Un soldat de chez nous
Selommes - monument aux morts
On l'a entouré d'une grille de fer forgé comme les morts du cimetière, puisqu'il est le mort, puisqu'il est tant de morts. Dans le temps noir il est bien sombre, sous sa capote grise.
Mais il se tient debout sur son socle, droit, un peu fatigué, appuyé sur son fusil comme un pésan sur sa bêche. Sa manche de gros tissu semble tachée d'un peu de boue. Il a le fin sourire, à la fois satisfait et méfiant, des hommes du village, celui qu'ils ont pour contempler les terres, le travail accompli, les promesses des blés, les ombres dans le ciel et les couchants trop rouges.
Et puis il a le grand nez courbe des Fichepain, des Hallouin, des Nouvellon, des Tondereau, des Chevais, des Ferrand, des Norguet, leurs sourcils roux qui frisent un peu. Le nez d'ici, les sourcils d'ici. Les moustaches de mon père, de mon grand-père, de mon arrière-grand-père.
C'est un soldat de chez nous.
Des femmes au corps épais, en foulard et en tablier, l'ont pleuré dans leurs grands mouchoirs à carreaux, lui ont porté de beaux bouquets cueillis dans les jardins, trempés de rosée et de larmes, et serrés d'une ficelle à volaille, avant de reprendre la charrue.

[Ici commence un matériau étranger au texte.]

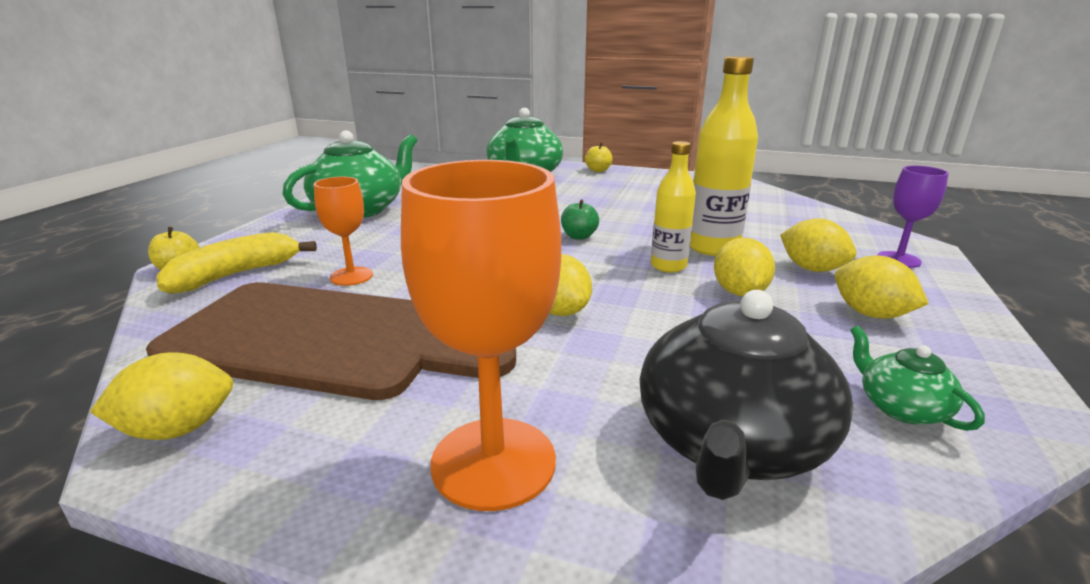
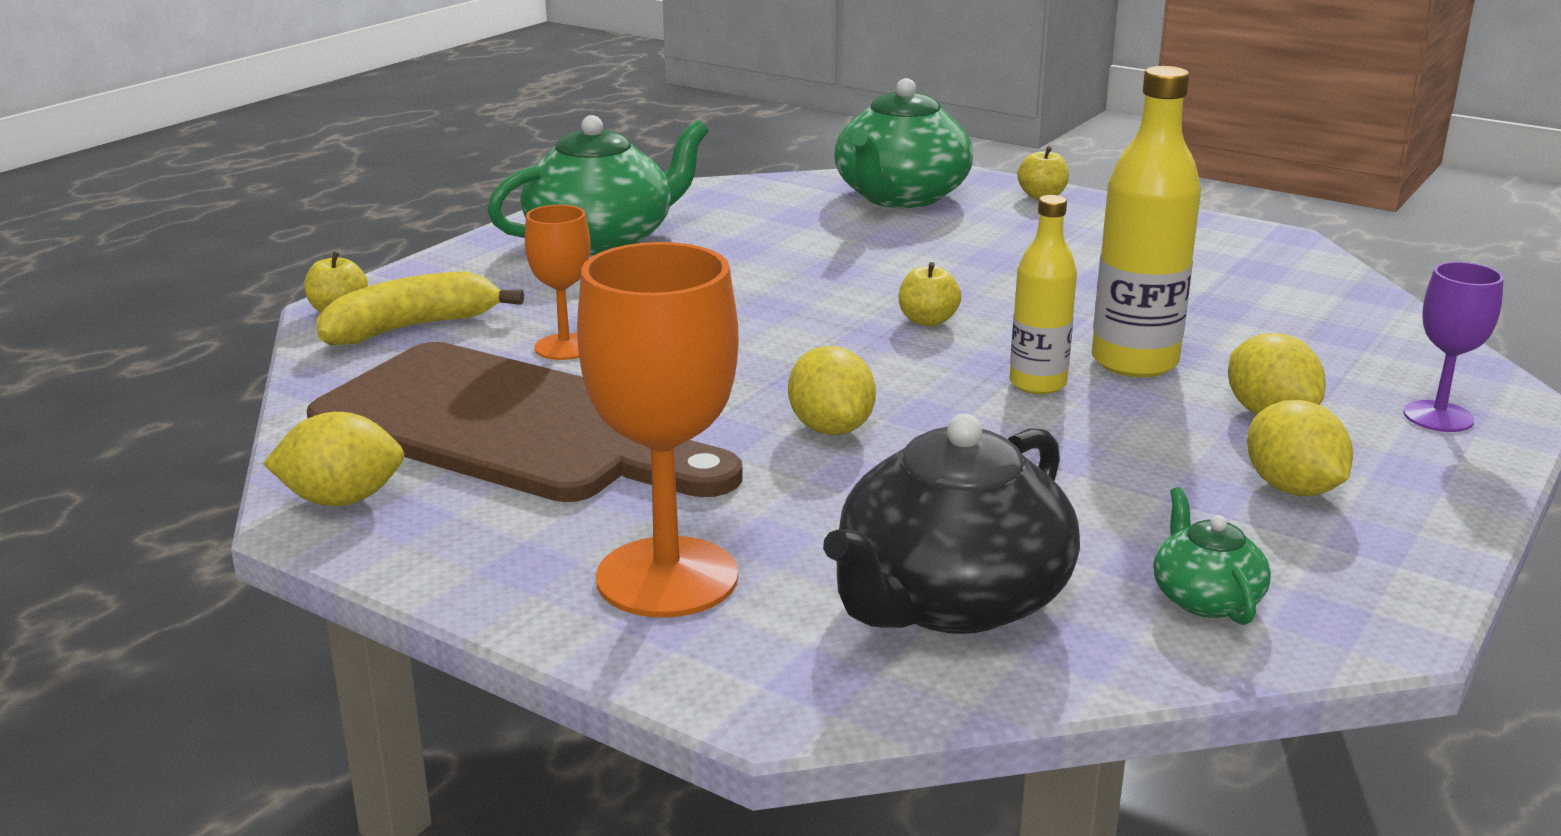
camera: 15 degrees right, 0 degrees up
green apple [561,199,599,240] -> yellow apple [899,262,961,327]
yellow lemon [714,237,775,296] -> none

Le malheur a frappé ici comme ailleurs. Un jour, un glas venu de loin, transmis dans l'angoisse par le clocher de la vieille église, a résonné en sanglots dans les champs.
C'étaient des gars craintifs et timides, des gars de la campagne. Ils n'ont rien dit. Ils ont laissé les moissons aux femmes et aux enfants, ils sont montés dans les trains, ils ont bu pour monter au front, au lieu de la piquette du coteau, la gnôle infecte des tranchées, et ils ont vu les mouches se poser alanguies au fumier des cadavres. Dans les ruines d'autres villages, dans les champs dévastés d'autres fermes, que labourait la haine, que moissonnait la mort, ils ont laissé l'espoir, et tant d'amis, et puis la vie enfin.
Ici, le maire allait de maison en maison porter les lettres tamponnées et semer la détresse. Il ne s'habillait plus qu'en noir. Les épouses et les mères se pressaient à la messe de six heures, chaque matin, après la traite.
A quoi ont-ils donc pu penser, sous la pluie de mitraille et de sang, et à quoi pensent-ils, maintenant, ceux qui sont restés là-bas, couchés dans une autre terre ? On n'a jamais su.
Mais, quand tout a été fini, quand il a fallu choisir, pour la statue du monument, on n'a pas pu les imaginer autrement, ces morts d'une étrange et lointaine guerre, qu'en bons pésans appuyant sur la bêche leur grand corps fatigué de travail, posant leur fin sourire, satisfait et méfiant, sur la terre rousse et baignée de ciel, où les moissons frissonnent comme le temps, dans le vent de chez nous.
Car la terre, le travail, les chances des récoltes, même les morts, ici, y pensent encore, après, dans le vieux cimetière qui veille sur les champs.